*** Data provided Section Begins ***
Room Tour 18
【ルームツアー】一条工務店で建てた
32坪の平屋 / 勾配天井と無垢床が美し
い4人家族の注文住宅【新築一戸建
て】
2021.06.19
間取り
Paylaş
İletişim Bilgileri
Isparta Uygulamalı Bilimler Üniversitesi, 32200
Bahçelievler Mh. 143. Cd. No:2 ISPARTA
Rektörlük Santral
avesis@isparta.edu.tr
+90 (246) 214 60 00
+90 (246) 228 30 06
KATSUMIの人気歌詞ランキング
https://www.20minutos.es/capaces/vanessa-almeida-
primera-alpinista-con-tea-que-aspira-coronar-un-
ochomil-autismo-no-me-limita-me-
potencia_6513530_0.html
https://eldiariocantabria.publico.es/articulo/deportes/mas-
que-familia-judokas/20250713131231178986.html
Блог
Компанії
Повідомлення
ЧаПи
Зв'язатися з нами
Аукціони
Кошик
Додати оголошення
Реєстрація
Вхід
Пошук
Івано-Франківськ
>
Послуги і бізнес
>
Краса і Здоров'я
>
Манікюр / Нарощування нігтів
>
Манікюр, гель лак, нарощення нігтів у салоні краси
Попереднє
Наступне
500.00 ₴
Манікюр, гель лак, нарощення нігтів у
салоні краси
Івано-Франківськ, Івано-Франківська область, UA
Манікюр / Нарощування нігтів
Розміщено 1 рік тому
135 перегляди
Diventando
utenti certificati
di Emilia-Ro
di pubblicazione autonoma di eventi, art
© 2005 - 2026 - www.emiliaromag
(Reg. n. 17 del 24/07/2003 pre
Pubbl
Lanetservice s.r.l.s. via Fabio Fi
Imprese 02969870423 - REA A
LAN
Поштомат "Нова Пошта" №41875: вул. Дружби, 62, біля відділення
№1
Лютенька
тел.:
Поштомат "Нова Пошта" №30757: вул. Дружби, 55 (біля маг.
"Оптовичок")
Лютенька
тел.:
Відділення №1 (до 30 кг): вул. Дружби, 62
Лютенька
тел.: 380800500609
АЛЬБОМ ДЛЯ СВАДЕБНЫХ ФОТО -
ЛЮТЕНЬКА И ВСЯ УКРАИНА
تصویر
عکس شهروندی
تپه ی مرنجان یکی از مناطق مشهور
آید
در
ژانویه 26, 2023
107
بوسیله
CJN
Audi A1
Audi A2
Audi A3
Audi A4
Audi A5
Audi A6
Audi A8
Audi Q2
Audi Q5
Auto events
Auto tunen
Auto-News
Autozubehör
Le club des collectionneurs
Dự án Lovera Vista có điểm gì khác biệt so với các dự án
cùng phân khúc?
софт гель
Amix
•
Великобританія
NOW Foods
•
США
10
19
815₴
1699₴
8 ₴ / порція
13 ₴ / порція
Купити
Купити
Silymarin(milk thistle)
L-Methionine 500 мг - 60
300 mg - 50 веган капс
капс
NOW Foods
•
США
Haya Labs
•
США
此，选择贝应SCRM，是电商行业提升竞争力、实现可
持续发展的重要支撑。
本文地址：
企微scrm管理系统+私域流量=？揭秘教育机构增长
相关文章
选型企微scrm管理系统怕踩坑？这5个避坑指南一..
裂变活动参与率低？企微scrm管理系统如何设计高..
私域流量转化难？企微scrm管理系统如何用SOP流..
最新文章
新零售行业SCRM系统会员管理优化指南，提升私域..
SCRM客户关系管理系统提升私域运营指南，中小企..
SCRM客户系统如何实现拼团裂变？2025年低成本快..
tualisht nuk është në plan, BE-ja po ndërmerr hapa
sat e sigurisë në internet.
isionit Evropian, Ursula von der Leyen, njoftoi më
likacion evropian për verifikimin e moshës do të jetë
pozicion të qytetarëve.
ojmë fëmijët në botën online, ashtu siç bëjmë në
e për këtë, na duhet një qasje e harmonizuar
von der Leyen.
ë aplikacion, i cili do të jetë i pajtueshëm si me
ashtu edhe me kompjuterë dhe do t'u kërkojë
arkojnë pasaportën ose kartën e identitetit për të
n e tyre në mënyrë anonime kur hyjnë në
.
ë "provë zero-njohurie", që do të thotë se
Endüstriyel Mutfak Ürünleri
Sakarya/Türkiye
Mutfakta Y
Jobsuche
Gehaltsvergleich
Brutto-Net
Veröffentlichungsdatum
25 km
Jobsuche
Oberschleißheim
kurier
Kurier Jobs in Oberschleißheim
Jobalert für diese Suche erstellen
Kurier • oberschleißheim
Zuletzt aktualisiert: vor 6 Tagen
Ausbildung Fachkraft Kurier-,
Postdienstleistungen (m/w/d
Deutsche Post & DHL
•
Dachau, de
*** Data provided Section Ends ***
Read the lines above. Gather those in which the string "гель" is found.

Task response ::
Манікюр, гель лак, нарощення нігтів у салоні краси
Манікюр, гель лак, нарощення нігтів у
софт гель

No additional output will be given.